The hearing drew dozens of speakers from around the county who took the three-minute public-comment window to urge opposite outcomes. Residents in southern parts of McLeod County argued for retaining a shotgun-only restriction, citing proximity to public hunting lands and safety concerns. "Rifles will travel more than a mile," said Larry Tongan of Penn Township, who said he counted 21 hunters within a one-mile radius of his home and told the board he feared for neighbors' safety if rifles were permitted. Bob Lindeman, also of Penn Township, urged the board to keep shotgun limits because of flat terrain and denser population near public hunting areas.

Other residents said data and hunting practice support allowing centerfire rifles. "In the last six years I found 19 incidents and 11 involved shotguns," said Carrie Hansen, who reviewed Minnesota DNR incident reports and urged the board to weigh the causes of incidents rather than the firearm type. Randy Raymond cited Wisconsin’s experience after that state went largely to rifles and said incidents did not increase.

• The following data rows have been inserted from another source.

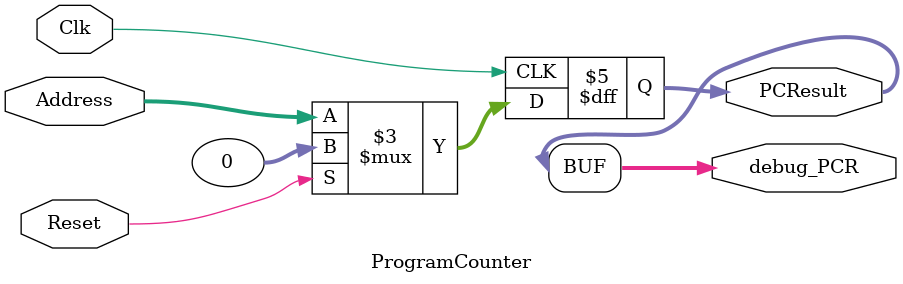
<source format=v>
`timescale 1ns / 1ps


module ProgramCounter(Address, PCResult, debug_PCR, Reset, Clk);

	input [31:0] Address;
	input Reset, Clk;
	
    output [31:0] debug_PCR;
	(* mark_debug = "true" *) output reg [31:0] PCResult;
    
    
    /* Please fill in the implementation here... */
    always @(posedge Clk)begin
    
        if(Reset) begin
            PCResult <= 32'd0;
        end
        
        else begin
            PCResult <= Address;
        end
    end
    
    assign debug_PCR = PCResult;
    
endmodule


</source>
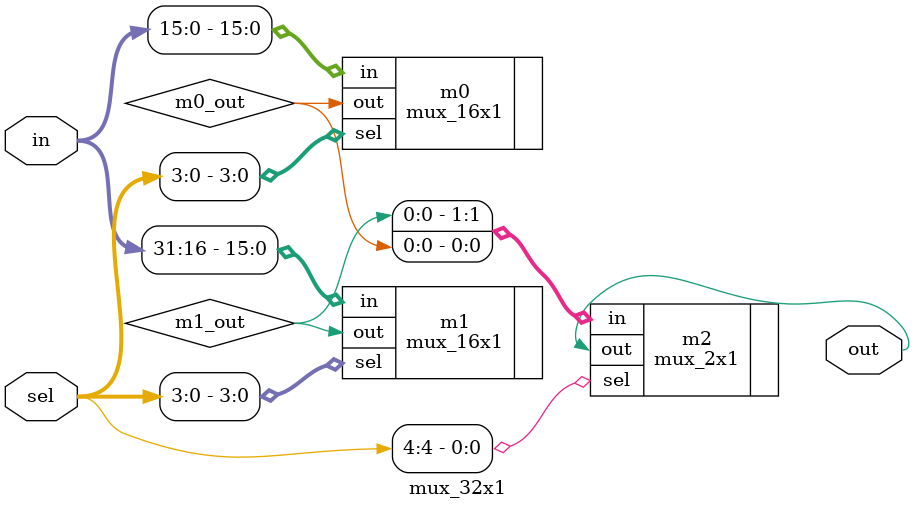
<source format=sv>
module mux_32x1(in, out, sel);

    input logic [31:0] in;
    input logic [4:0] sel;
    output logic out;

    logic m0_out, m1_out;

    // intermediate muxes (size log2(n-1))
    mux_16x1 m0 (.in(in[15:0]), .sel(sel[3:0]), .out(m0_out));
    mux_16x1 m1 (.in(in[31:16]), .sel(sel[3:0]), .out(m1_out));

    // final 2:1 mux
    mux_2x1 m2 (.in({m1_out, m0_out}), .sel(sel[4]), .out(out));
endmodule


// module mux_4x1_testbench();
//     logic [3:0] in;
//     logic [1:0] sel;
//     logic out;
//
//     mux_4x1 dut(.in(in), .sel(sel), .out(out));
//
//     integer i, j;
//     initial begin
//         for (i=0; i<32; i=i+1) begin
//             sel = i;
//             // don't really want to test 2^32 possiblities
//             for (j=0; j<1000; j=j+1) begin
//                 in = j;
//         end
//     end
// endmodule

</source>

County staff and the county attorney described the legal process: the ordinance draft was published in advance, the notice requirements for a public hearing had been met, and the statute allows counties to adopt a local ordinance to remain "shotgun-only" if they take affirmative action. The county attorney told the board that if the county takes no action, rifles would be permitted by operation of state law for the coming season, and that a county could revisit the matter in the future with the statutory ordinance process.

Commissioners discussed enforcement, the practicality of reliance on Minnesota Department of Natural Resources conservation officers, and the optics of adopting or rejecting local restrictions. A motion to adopt the draft ordinance was made but failed for lack of support. The board then voted to postpone consideration indefinitely; the chair announced the motion passed, and the item was postponed.

Because the public-hearing requirement has been met, the board may bring the ordinance back for consideration on a future agenda without reopening the hearing. The board did not set a new deadline or timetable when it postponed the item.

The hearing — one of the most heavily attended items on the day’s agenda — underscored a split in public views across geographic and hunting-practice lines and left the county’s immediate regulatory status unchanged. The board is expected to be able to revisit the draft ordinance at a later meeting if it chooses to do so.